Lundi 30 avril 2018
La pagaille mentale
La société algérienne est traversée par des courants violents.
Toute société est travaillée par deux courants opposés : l’un prédomine, crève l’écran, représente parfois pour elle le caractère de l’évidence, l’autre évolue plus discrètement dans les coulisses. Marginalisé, il se dessèche et meurt sans faste, ou bien au contraire, il émerge soudain en pleine lumière grâce à une synergie collective extraordinaire, devenant à son tour la marque d’une époque. Malheureusement, en Algérie, ce second cas de figure a peu de chances de se produire. Mais pourquoi? Car, en plus d’être minoritaire par rapport au courant «pathogène» dominant, le deuxième courant, censé véhiculer une certaine modernité, est ravagé par des remugles de fatalisme !
En effet, on observe facilement aujourd’hui qu’il y a une diminution, sinon une sorte d’obnubilation générale de la sensibilité citoyenne chez nous. Les nôtres supportent bien l’incohérence, vivotent dans la pagaille mentale, ne parvenant guère à ressouder la désarticulation existante entre leurs affects et l’objectivité.
Or, ceux qui ne dialoguent pas en permanence avec leur sensibilité ne pourront jamais susciter du progrès. Celui-ci est d’abord relié à la prédisposition psychique spontanée de tout un chacun à accepter l’idée du changement. Il réclame le droit à plus de liberté, plus d’évasion, plus de créativité, plus d’expression dans tous les domaines de la vie.
En outre, la première particularité d’un progressiste, c’est qu’il n’a plus peur de la parole, qu’il est prêt à étaler tout ce qu’il pense sur la table, dans le respect de la vision des autres, qu’il peut agir, si le besoin s’en fait sentir, en «éclaireur» pour guider son peuple vers le salut, quitte à se sacrifier lui-même. «Les grandes crises, écrit l’essayiste français Nicolas Baverez, comme les grandes guerres, exigent une stratégie claire et un leadership fort». Ce leadership ne devrait pas, en ce qui nous concerne, rester au stade de la théorisation stérile mais se conjuguer sur le terrain.
Aussi, la diffusion des électrons de la sensibilité aura-t-elle l’avantage de nous conduire à un examen de conscience scrupuleux sur notre responsabilité solidaire en politique et en société. Ensuite, – car il ne faut pas s’arrêter longtemps à l’autoflagellation de nous-mêmes -, nous devrions tous considérer que notre crise en Algérie reflète un blocage généralisé des voies du débat.

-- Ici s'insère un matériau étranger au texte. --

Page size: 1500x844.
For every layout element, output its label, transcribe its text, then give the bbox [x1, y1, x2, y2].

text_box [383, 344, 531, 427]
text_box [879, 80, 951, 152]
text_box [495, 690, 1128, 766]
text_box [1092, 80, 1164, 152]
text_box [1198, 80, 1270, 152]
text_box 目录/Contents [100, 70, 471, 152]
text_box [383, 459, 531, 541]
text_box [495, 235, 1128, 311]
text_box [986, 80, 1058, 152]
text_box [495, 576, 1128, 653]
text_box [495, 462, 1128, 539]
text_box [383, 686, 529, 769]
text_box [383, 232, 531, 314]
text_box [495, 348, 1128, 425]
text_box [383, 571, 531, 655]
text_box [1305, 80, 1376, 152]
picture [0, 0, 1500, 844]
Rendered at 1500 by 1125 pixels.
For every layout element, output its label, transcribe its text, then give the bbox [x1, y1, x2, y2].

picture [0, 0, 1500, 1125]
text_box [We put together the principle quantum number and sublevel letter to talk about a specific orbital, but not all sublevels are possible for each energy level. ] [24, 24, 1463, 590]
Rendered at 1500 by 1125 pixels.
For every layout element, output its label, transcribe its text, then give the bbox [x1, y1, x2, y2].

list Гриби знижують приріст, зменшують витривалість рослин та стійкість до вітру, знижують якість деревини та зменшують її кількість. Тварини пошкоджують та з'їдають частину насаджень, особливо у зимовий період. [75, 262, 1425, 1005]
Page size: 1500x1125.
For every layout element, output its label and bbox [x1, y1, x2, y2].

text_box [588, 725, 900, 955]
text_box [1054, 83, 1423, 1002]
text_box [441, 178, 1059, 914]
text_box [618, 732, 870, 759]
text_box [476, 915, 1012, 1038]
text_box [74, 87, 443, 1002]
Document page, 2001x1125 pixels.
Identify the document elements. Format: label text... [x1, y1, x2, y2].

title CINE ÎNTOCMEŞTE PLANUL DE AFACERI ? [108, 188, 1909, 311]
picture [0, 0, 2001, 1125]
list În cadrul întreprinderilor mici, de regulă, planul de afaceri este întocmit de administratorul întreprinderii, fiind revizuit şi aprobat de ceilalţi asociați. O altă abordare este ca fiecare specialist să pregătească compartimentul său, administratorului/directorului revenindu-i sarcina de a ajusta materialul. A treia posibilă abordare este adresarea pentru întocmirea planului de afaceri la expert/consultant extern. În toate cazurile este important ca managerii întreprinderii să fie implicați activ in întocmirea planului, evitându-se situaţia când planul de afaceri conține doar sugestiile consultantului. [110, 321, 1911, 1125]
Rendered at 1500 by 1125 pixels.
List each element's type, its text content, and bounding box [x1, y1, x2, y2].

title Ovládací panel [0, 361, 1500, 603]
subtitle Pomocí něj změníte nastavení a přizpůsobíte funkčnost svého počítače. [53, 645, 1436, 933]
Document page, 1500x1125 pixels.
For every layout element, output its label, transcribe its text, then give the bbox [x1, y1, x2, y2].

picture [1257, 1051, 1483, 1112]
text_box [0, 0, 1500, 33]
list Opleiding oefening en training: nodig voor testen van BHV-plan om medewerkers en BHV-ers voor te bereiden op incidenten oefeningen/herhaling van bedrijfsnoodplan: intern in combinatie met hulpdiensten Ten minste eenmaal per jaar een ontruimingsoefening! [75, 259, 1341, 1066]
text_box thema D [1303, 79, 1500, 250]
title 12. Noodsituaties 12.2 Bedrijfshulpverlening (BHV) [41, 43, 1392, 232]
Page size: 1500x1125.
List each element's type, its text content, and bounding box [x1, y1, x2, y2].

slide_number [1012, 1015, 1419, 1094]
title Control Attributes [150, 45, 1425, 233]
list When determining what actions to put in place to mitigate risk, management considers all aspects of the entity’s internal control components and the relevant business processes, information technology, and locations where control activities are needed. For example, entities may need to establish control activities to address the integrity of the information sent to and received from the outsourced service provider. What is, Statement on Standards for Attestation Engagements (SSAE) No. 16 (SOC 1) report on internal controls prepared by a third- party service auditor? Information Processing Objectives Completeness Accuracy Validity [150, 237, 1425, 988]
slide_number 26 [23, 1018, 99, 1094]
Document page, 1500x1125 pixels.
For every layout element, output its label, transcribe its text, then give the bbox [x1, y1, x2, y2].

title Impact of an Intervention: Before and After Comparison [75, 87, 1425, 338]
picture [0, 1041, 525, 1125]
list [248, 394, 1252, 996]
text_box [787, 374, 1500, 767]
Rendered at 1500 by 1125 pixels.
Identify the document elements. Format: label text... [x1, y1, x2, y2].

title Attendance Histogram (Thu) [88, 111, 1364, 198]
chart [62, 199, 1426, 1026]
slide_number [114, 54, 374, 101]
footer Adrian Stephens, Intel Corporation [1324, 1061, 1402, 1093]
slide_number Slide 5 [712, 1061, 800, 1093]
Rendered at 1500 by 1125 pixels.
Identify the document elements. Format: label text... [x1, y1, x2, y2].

Sans tomber dans les travers des hérauts du pessimisme qui ne cherchent qu’à accrocher un converti potentiel à leur palmarès d’échecs par une formulation souvent exagérée, voire trompeuse du kaléidoscope de la dépression nationale, on devrait s’efforcer de trouver le condiment idoine à même d’éveiller notre conscience en léthargie.
A cet effet, la qualité première du progressiste doit être la simplicité, c’est-à-dire : épurer son langage de toute surcharge sémantique, recherche, complexité, parler au cœur et aux tripes des foules, les inciter au mouvement, à la mobilité…, au renouveau. Les sociétés modernes ne sont, peut-être, plus meilleures que la nôtre, même si nous sommes enclins à le croire présentement, nous n’avons aucun droit à faire de ce stéréotype suranné un postulat universel indémontable.
L’économie de la connaissance, la volonté et «l’action citoyenne positive» de tous les jours suffiront, sans doute, à nous sortir du désordre et à nous élever au rang des nations émergentes.